== Excerpted passage ==
######
Reputation: 377
Is there any chance to observe within the prototype framework if a dom element has been updated by Ajax.Updater?
Instead of writing a function in the onComplete parameter, I would like to observe that event for all Ajax.Updater calls. Any idea on how to do that?
Upvotes: 0
Views: 1677
Reputation: 37700
There is Ajax.Responders
which allows you to watch 'ajax events' (not really events in the javascript sense). The API says the first parameter passed to your callback is the requester object so you could check specifically if it is an Ajax.Updater
and then check it's .container.success
to find the element ID being updated. You can probably assume since it's an onComplete
event then the referenced element is going to be changed.
Upvotes: 1
Reputation: 5075
I don't think you can go without an onComplete
handler, unless you want to rewrite the prototype ajax API. However you do not have to directly pass a closure to the onComplete
handler.
######
== Recorded data ==

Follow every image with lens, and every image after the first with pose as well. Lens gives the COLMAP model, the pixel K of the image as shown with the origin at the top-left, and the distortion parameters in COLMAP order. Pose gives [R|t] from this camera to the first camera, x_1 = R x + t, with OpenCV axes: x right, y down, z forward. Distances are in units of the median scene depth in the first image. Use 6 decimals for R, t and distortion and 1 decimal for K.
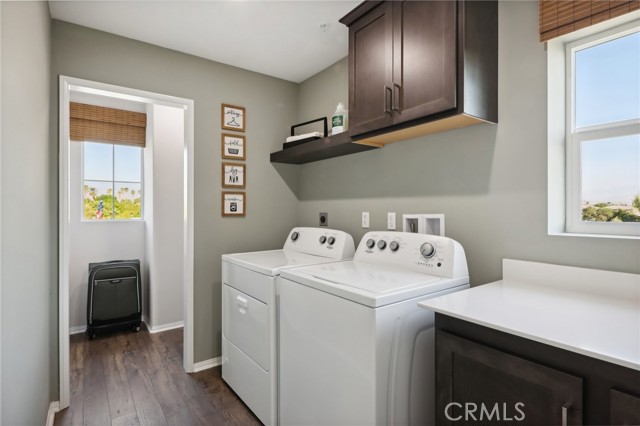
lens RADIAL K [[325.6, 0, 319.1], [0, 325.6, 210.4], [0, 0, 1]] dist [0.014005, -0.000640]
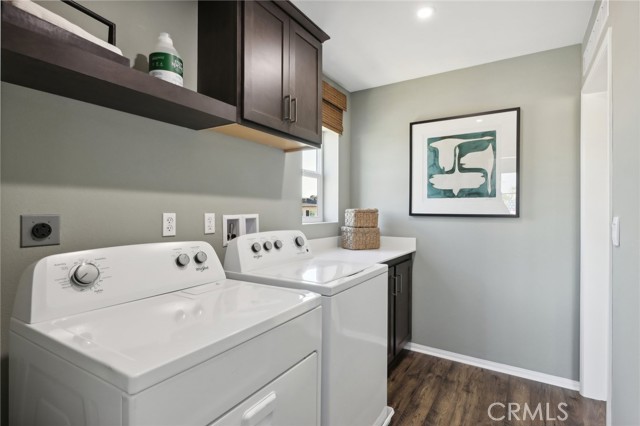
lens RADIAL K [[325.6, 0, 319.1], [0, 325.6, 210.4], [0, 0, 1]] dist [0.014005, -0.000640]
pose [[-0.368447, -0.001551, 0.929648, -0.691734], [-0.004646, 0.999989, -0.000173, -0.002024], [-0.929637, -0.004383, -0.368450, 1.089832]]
######
== Exercise objective ==
In the Prototype Ajax discussion, what is the first parameter passed to an Ajax.Responders callback, according to the API?

== Exercise answer ==
The requester object.